Institutional engagement, Transparency and accountability, Investigative reporting

Why we embarked on the project

Nigeria’s refugee crises spiked in 2015. The bane that is Boko Haram (BH) led to widespread displacement of over 2 million people in the North East. Homes and whole communities were destroyed, and survivors had to trudge to camps set up for them by state and federal governments.
Several individuals, organizations, multinational donors and governments intervened with resources, however, there were constant reports that situations were not getting better. Key issues we flagged were malnutrition deaths in IDP camps, reported stories of politicians and camp officials growing rich on the hunger of the poor, child trafficking in the camps, all which led to series of ‘IDPs protesting and blocking major highways.

Our strategy and process

Firstly, it was pertinent to understand the situation of things; so we accessed data and activity reports from many humanitarian organizations who have been engaged in IDP intervention work in over four years and more.

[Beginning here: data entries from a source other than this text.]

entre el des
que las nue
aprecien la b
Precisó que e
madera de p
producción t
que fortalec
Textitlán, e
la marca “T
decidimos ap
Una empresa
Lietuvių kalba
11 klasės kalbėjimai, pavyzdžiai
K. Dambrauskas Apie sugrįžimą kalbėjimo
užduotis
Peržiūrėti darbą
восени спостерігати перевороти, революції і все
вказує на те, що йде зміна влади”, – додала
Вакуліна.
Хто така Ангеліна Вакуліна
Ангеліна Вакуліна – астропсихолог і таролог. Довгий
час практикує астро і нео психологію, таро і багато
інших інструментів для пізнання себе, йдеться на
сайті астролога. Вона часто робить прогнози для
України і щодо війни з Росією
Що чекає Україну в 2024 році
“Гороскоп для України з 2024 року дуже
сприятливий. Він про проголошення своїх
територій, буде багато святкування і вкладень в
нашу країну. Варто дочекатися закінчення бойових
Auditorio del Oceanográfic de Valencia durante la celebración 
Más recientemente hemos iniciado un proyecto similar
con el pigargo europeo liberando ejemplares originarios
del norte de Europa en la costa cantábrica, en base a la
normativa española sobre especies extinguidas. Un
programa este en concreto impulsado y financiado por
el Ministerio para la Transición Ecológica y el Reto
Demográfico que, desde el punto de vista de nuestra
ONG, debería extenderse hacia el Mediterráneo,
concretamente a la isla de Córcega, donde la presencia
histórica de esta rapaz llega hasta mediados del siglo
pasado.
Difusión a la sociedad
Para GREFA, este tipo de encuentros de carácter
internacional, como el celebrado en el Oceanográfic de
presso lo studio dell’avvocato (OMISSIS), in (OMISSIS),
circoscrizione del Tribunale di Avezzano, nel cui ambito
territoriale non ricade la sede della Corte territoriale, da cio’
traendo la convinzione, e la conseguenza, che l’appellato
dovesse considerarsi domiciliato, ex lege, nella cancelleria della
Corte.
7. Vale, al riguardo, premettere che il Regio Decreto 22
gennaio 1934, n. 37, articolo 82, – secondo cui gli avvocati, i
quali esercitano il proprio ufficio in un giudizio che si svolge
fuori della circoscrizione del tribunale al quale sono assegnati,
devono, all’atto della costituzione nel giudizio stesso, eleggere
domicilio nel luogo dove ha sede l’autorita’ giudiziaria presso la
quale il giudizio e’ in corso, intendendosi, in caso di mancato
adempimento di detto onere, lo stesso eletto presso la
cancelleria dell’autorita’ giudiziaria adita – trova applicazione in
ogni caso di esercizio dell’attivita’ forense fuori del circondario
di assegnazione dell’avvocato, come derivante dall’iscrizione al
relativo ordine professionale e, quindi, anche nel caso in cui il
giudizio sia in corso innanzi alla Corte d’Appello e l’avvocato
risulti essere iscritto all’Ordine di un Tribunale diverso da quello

For real-time data, we used a couple of open source platforms to gather and filter out activity, data or reports on the IDPs from several sources. For government data, we are using Freedom Of Information (FOI) requests – we sent requests to National Emergency Management Agency (NEMA) in request for data related to donations of funds, relief items and food.

We also inquired about detailed data on food distribution across all camps and the names of organizations partnering NEMA on Interventions. These Non-Governmental Organizations and several government agencies, we approached them with letters to share their data with us.

We also sent FOI requests to Borno State government on how it shared the $1m food and farming grant given to them on behalf of IDPs by Gates foundation plus other information. All recieved information were to form part of the Tracker repository.

Outcomes and learnings

Access to data is tough due to bureaucratic bottlenecks and organizational culture also known as the ‘it-is-the-usual-way-we-do-things’ syndrome. Making detailed IDP related information available is something government must prioritize, however, they are still lacking in that department, especially as they seldom honor FOI requests.

We learnt that continuous dialogue with government eventually yields result, although it takes too long. Our visual reports got government to begin investigations into our discoveries. NEMA eventually started making data on its activities public.